# Text
'''

2. Multiplicative Time-varying Color Compensation: Absorbing shadows through physical light modeling to yield albedo initialization
Since shadows are explained by color variations, the compensation form is critical. LumiMotion employs a multiplicative rather than additive form: \(c' = c\cdot(1-\Delta c)\), where \(c\) is the time-invariant canonical color and \(\Delta c\) is the per-frame attenuation. The multiplicative structure mirrors the rendering equation where light interacts with surface albedo. Since shadows are essentially the attenuation of incident light, using a factor \((1-\Delta c)\) between 0 and 1 is more physically natural than an additive offset. Consequently, after the lighting variations are absorbed by \(\Delta c\), the remaining canonical color \(c\) serves as a pseudo-albedo for Stage 2 optimization.

'''

# Aim of the exercise
In the color compensation text, take the part that begins at the words "2. Multiplicative Time-varying" and stops after "Stage 2 optimization.", and write it out again with "shading" substituted for "shadows".

# Data shown

'''

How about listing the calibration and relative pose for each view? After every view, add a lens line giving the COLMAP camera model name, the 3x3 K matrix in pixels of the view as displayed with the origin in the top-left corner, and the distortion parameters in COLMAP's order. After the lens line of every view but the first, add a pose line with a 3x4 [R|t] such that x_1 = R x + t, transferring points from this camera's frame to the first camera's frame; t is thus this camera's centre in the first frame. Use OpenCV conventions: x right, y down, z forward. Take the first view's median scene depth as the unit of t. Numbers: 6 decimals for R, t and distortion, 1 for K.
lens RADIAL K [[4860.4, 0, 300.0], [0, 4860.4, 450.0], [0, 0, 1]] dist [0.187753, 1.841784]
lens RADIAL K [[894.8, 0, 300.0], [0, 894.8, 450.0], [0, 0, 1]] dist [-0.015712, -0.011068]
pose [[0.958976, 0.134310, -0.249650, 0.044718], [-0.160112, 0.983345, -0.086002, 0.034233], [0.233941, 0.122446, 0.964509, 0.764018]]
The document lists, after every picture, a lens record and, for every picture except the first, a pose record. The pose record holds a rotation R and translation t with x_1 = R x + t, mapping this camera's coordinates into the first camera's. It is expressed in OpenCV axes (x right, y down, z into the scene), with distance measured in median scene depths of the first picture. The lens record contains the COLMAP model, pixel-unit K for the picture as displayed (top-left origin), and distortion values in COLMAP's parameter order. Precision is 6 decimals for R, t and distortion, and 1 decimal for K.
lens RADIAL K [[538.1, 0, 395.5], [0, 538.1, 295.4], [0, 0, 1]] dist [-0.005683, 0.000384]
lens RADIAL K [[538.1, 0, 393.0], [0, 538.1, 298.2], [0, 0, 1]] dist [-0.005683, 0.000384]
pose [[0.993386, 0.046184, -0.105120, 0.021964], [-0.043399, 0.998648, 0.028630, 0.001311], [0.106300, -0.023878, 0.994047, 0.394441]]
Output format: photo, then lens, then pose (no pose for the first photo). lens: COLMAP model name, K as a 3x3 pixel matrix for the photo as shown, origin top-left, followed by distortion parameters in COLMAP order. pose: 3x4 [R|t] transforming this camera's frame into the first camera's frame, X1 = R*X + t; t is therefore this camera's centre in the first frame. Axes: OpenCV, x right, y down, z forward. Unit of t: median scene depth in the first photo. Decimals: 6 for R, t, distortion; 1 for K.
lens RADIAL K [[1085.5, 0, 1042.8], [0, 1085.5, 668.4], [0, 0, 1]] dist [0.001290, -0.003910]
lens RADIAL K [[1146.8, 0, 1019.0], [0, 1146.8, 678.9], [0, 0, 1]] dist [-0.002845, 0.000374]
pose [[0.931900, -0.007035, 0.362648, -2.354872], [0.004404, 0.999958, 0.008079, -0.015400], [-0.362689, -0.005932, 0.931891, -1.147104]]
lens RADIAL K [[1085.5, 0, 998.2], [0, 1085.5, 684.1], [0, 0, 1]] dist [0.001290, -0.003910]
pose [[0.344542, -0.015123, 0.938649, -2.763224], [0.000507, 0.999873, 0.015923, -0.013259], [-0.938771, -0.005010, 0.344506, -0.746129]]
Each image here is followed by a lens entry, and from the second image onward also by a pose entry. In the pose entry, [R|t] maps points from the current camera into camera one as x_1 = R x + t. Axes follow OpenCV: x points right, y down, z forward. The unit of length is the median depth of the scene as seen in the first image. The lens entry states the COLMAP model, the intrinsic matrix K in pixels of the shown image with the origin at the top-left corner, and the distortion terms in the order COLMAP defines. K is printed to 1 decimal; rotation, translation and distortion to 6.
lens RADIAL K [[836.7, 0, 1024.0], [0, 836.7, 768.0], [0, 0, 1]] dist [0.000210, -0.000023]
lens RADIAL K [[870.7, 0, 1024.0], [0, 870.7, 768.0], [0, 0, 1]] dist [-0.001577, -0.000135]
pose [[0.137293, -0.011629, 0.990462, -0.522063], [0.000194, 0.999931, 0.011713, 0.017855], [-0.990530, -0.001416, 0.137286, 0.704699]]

'''

# Task result
2. Multiplicative Time-varying Color Compensation: Absorbing shading through physical light modeling to yield albedo initialization
Since shading are explained by color variations, the compensation form is critical. LumiMotion employs a multiplicative rather than additive form: \(c' = c\cdot(1-\Delta c)\), where \(c\) is the time-invariant canonical color and \(\Delta c\) is the per-frame attenuation. The multiplicative structure mirrors the rendering equation where light interacts with surface albedo. Since shading are essentially the attenuation of incident light, using a factor \((1-\Delta c)\) between 0 and 1 is more physically natural than an additive offset. Consequently, after the lighting variations are absorbed by \(\Delta c\), the remaining canonical color \(c\) serves as a pseudo-albedo for Stage 2 optimization.